The Dark Days Deceit
by Alison Goodman
2018
Preparing for an unwanted wedding near Bath, Lady Helen knows the real fight is still ahead. Her blood bond with Lord Carlston and the brutal power inside her could save the world, or destroy them both.
Series background & context
The Lady Helen books begin in London in 1812, with Lady Helen Wrexhall on the edge of the life everyone expects her to want. She is about to be presented at court, trained to behave perfectly, and supposed to be thinking about marriage. Then the ground shifts. Helen discovers that polite Regency society is sharing space with something violent and inhuman, and that a secret group has been fighting back for generations.

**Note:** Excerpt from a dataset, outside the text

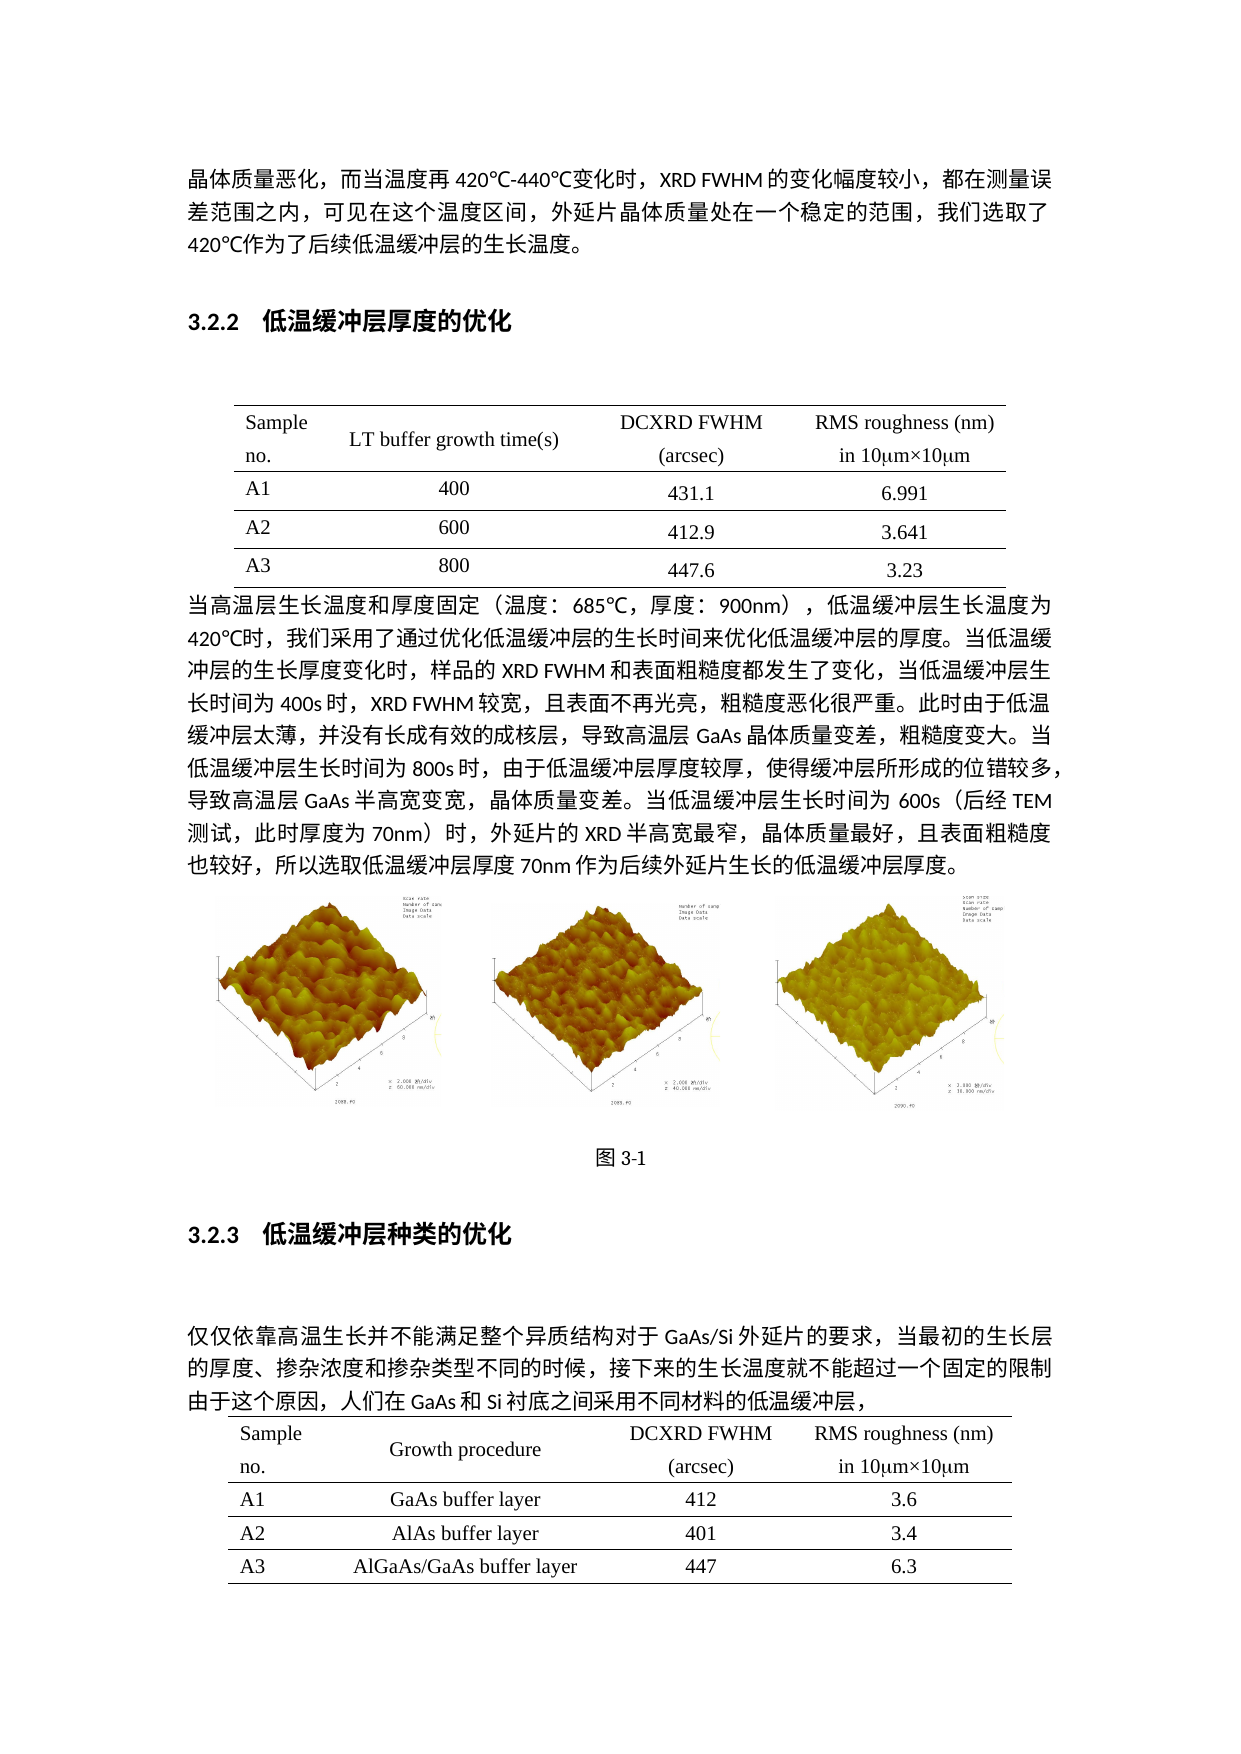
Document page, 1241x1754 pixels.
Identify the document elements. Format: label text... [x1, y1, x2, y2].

At the center of the trilogy is Helen herself, and a lot of the pleasure comes from watching her change. She starts as a young noblewoman who knows the rules and has good reason to fear breaking them. But she is also curious, stubborn, and much braver than the people around her realize. Lord Carlston, dangerous, clever, and impossible to place safely within society, pulls her into the covert Dark Days Club and teaches her that her rare gifts make her essential to the fight.
Reputation is part of the battlefield.
What makes this series work so well is that the Regency setting is not just decoration. The balls, promenades, drawing rooms, carriages, clothes, and endless social codes all matter because Helen has to move through them while hiding a second life. London, Brighton, and Bath feel full of rules, watchers, and whispered judgments. Goodman makes it clear how narrow a proper lady's world can be, then asks what happens when that lady has to learn to fight, investigate, lie, and survive.
Across The Dark Days Club, The Dark Days Pact, and The Dark Days Deceit, the stakes keep widening. Helen is not only trying to understand the Deceivers and the larger war behind them, she is also untangling old family secrets and deciding whom she can trust inside the Club itself. Her connection to Carlston becomes one of the series' main engines, partly romantic, partly strategic, and always complicated by danger, class, duty, and the knowledge that affection can be used against them.
The tone sits in a very enjoyable place between historical adventure, dark fantasy, and slow-burn romance. There are sword fights and chases, but there is also a lot of tension in quieter scenes, where a look across a ballroom or a carefully chosen phrase can matter just as much as a weapon. If you want a trilogy that takes Regency manners seriously, while also letting its heroine kick against every limit placed on her, Lady Helen is a very good place to settle in.